Yeah, a console is a fixed hardware platform (bar the HDD) with known performance behaviour, where as the PC is variable and needs detail settings, but having seen my wife playing Skyrim at the weekend with everything cranked up to Ultra-High then it is incredibly spectacular and I can't see consoles coming anywhere close to the level of detail (plus they have to put up with Hi-Def TVs, which aren't as good a resolution as many monitors, especially if they're only HD-Ready).
Skyrim looks ALOT better on PC, why in the hell they want inferior platforms for their games is beyond me
"skyrim is basically fallout 3 re-skinned and reworded"

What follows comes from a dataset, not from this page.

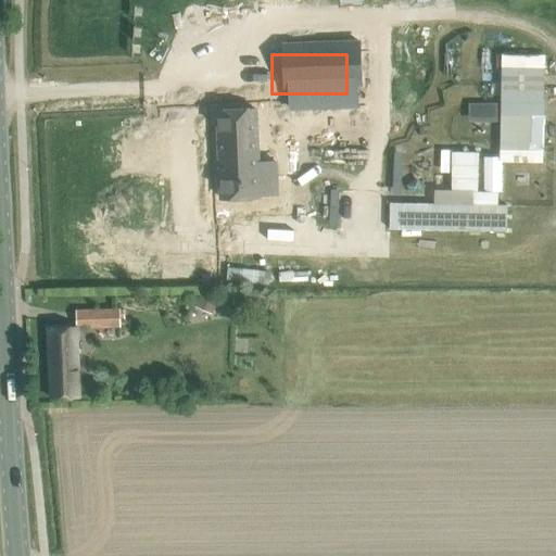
[(318,106),(317,144),(363,147),(363,108),(318,106)]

Agreed. But I loved fallout 3 so that's not a bad thing. But yes I agree with the general principal that we (at least I am) are sick of these console games on PC.
People who can afford high spec PCs have enough money to purchase GOOD games made for PC and therefore devs should be targeting these people whom have an appreciation for fine quality games and forget this whole "oh but if we make actual proper PC games boo boo bi boo, pirates boo boo bi boo".
PC games practically don't exist any more, we're playing games designed and built for 5 year old technology. When is the last time you saw a game really push the boundaries? Something that blew away all console games? I haven't seen one for about... 5 years!